> _SOURCE RECORDS_:
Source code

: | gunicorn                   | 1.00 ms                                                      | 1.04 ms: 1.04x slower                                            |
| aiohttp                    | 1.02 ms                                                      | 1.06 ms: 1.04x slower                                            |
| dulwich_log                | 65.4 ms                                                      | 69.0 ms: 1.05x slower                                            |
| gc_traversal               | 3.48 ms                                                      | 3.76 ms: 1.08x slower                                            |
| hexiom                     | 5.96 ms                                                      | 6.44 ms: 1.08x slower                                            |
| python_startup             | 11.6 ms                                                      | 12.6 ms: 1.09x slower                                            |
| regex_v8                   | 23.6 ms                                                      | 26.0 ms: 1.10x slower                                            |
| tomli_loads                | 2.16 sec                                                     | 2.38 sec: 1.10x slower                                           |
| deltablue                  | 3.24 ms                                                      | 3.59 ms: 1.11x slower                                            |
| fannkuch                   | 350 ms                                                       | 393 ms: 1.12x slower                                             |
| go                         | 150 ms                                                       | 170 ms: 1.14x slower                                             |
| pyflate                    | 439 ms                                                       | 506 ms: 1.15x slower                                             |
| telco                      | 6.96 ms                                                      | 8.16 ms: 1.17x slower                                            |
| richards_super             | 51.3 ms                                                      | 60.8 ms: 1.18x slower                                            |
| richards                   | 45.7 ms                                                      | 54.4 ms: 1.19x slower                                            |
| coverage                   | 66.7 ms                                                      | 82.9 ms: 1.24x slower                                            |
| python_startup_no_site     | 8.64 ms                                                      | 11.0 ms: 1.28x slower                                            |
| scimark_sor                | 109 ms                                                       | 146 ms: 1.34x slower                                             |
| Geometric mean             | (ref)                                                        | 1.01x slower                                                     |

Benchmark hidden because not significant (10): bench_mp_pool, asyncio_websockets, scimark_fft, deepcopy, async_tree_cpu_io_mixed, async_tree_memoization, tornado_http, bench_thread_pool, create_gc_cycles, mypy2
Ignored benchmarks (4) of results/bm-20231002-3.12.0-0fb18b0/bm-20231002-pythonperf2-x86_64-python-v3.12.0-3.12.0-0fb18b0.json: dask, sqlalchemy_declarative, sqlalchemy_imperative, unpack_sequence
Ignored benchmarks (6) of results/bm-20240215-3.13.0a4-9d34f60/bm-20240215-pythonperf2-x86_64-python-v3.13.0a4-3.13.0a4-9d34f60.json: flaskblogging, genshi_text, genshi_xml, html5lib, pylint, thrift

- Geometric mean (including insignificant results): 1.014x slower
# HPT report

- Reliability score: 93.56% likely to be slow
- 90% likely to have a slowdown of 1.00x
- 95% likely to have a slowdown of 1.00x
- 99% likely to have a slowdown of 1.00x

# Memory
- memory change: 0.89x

* * *

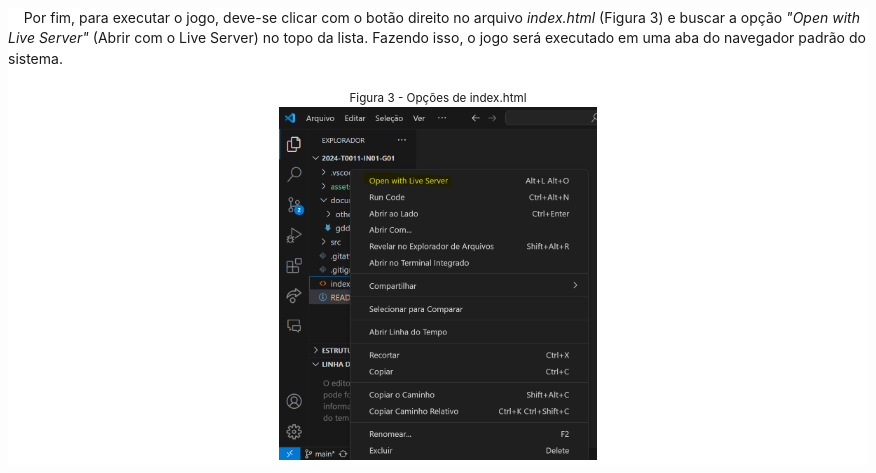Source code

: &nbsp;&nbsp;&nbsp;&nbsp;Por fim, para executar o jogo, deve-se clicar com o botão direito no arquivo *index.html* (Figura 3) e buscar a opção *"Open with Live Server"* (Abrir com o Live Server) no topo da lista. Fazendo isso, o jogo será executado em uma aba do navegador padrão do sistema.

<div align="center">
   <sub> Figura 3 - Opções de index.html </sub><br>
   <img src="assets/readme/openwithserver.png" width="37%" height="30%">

> _WORK TO COMPLETE_:
Give back exactly the lines above starting at the line where "Ignored benchmarks (6)" appears and ending at the line where "- 95% likely to have a slowdown of 1.00x" appears, both included, with no other lines.

> _RESPONSE TO THE EXERCISE_:
Ignored benchmarks (6) of results/bm-20240215-3.13.0a4-9d34f60/bm-20240215-pythonperf2-x86_64-python-v3.13.0a4-3.13.0a4-9d34f60.json: flaskblogging, genshi_text, genshi_xml, html5lib, pylint, thrift

- Geometric mean (including insignificant results): 1.014x slower
# HPT report

- Reliability score: 93.56% likely to be slow
- 90% likely to have a slowdown of 1.00x
- 95% likely to have a slowdown of 1.00x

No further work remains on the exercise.